[Source records]
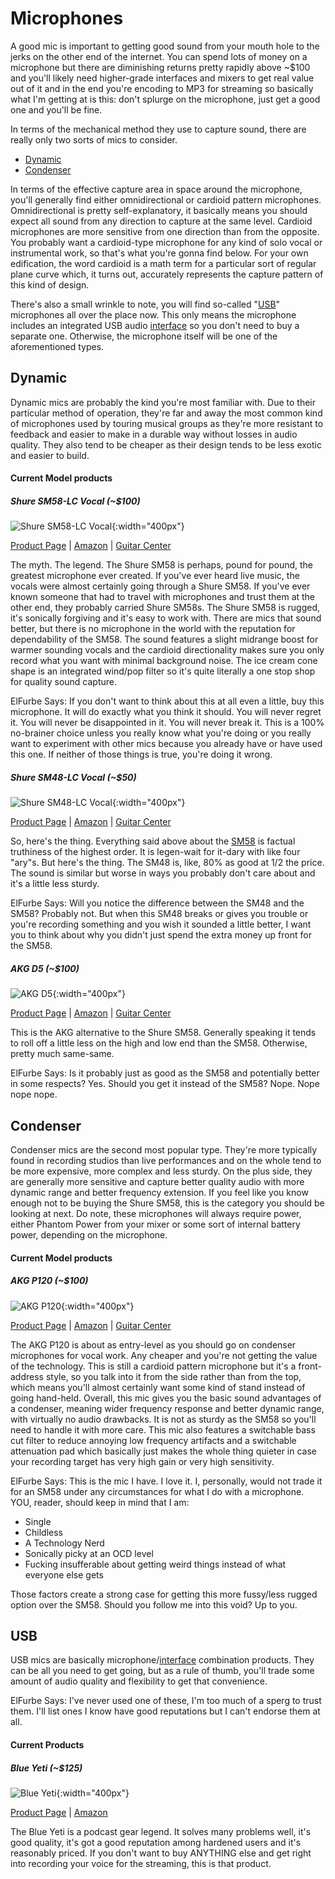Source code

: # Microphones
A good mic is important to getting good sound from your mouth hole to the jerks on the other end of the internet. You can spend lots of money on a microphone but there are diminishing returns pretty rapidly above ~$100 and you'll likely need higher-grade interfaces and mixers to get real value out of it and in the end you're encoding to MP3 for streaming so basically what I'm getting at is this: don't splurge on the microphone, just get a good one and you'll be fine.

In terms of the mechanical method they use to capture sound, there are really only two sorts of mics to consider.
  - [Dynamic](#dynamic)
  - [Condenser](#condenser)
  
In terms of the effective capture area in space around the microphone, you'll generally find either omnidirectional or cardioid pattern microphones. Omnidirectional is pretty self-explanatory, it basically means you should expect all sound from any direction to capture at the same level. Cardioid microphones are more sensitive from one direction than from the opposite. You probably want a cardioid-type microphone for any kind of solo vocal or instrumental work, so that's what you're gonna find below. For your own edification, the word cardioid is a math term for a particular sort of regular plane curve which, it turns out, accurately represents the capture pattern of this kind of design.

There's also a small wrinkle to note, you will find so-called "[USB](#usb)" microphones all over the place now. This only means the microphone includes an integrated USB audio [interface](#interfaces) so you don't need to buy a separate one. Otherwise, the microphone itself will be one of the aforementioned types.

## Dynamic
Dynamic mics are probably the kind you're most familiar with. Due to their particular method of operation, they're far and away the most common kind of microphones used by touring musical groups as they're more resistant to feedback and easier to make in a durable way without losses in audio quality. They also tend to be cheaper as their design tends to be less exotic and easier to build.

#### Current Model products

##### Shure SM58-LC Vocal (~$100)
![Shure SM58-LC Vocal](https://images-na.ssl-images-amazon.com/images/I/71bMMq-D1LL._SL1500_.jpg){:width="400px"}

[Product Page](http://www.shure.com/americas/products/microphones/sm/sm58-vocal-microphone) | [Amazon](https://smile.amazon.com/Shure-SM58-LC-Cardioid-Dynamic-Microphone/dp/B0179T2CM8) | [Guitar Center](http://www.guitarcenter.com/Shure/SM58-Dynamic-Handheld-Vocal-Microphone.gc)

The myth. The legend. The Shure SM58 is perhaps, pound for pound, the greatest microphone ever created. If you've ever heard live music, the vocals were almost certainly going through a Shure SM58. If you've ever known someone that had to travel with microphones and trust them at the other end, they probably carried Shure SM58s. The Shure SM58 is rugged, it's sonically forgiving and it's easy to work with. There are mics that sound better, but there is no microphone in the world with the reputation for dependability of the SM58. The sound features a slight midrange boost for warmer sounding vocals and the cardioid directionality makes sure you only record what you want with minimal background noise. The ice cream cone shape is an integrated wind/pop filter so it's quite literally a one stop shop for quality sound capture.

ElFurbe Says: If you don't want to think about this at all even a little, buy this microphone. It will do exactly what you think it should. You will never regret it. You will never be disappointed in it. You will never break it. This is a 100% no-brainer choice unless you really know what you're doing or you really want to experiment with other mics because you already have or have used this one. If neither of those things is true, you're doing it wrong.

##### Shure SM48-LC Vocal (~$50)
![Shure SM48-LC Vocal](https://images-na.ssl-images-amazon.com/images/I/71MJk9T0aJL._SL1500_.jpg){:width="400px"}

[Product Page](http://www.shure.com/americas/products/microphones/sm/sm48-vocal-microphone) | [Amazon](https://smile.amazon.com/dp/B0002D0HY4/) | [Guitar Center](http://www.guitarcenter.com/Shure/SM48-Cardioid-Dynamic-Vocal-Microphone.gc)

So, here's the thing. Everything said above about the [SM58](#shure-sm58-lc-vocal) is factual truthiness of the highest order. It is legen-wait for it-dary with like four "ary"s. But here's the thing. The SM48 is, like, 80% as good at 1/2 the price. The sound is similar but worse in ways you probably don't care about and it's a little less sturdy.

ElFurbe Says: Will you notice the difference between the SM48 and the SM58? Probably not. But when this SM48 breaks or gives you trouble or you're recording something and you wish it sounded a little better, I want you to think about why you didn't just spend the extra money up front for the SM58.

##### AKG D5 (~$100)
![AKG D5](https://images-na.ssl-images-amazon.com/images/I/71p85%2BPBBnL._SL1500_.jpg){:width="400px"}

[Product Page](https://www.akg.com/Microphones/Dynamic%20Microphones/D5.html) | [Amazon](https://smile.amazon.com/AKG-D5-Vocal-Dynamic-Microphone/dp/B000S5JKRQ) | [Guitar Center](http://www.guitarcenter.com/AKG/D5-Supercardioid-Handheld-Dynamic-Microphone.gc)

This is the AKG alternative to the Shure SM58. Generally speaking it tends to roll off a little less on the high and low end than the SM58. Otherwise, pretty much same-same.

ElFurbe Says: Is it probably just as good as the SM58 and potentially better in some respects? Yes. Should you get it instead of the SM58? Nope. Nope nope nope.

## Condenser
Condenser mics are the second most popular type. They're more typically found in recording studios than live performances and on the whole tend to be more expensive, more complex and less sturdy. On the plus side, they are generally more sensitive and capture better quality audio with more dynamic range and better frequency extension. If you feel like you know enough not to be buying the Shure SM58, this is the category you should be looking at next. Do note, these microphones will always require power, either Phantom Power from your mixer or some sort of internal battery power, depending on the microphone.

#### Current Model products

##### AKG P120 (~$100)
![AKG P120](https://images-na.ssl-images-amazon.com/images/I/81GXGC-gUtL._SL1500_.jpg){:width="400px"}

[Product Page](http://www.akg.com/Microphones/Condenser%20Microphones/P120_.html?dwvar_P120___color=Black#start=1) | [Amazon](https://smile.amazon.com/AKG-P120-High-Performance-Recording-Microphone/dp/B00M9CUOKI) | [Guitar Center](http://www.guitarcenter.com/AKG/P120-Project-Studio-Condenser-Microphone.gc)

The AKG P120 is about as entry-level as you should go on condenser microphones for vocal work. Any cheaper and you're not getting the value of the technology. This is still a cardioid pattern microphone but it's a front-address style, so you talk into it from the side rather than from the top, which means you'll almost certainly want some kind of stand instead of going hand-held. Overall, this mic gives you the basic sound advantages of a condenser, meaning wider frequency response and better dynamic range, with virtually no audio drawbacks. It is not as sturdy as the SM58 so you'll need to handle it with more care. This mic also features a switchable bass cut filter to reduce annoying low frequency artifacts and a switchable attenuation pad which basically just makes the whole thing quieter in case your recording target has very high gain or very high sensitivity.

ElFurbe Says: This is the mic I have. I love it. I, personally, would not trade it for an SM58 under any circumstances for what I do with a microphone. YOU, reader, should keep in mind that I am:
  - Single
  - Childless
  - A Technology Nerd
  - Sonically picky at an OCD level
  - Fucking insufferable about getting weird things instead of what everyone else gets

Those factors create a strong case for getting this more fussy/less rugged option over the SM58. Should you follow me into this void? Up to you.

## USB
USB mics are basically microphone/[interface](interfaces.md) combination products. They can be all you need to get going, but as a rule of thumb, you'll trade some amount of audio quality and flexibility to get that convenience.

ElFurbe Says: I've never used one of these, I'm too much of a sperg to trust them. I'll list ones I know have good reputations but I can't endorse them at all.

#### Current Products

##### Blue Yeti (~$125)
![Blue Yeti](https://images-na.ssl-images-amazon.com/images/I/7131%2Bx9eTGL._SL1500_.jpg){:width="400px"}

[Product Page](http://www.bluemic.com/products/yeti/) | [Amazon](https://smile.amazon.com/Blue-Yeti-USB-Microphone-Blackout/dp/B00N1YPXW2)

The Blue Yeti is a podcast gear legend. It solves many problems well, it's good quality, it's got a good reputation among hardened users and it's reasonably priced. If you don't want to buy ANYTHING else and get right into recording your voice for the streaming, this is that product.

# [REQUEST]
All lines of the records above that contain the word "width" are to be copied out.

# [YOUR RESPONSE]
![Shure SM58-LC Vocal](https://images-na.ssl-images-amazon.com/images/I/71bMMq-D1LL._SL1500_.jpg){:width="400px"}
![Shure SM48-LC Vocal](https://images-na.ssl-images-amazon.com/images/I/71MJk9T0aJL._SL1500_.jpg){:width="400px"}
![AKG D5](https://images-na.ssl-images-amazon.com/images/I/71p85%2BPBBnL._SL1500_.jpg){:width="400px"}
![AKG P120](https://images-na.ssl-images-amazon.com/images/I/81GXGC-gUtL._SL1500_.jpg){:width="400px"}
![Blue Yeti](https://images-na.ssl-images-amazon.com/images/I/7131%2Bx9eTGL._SL1500_.jpg){:width="400px"}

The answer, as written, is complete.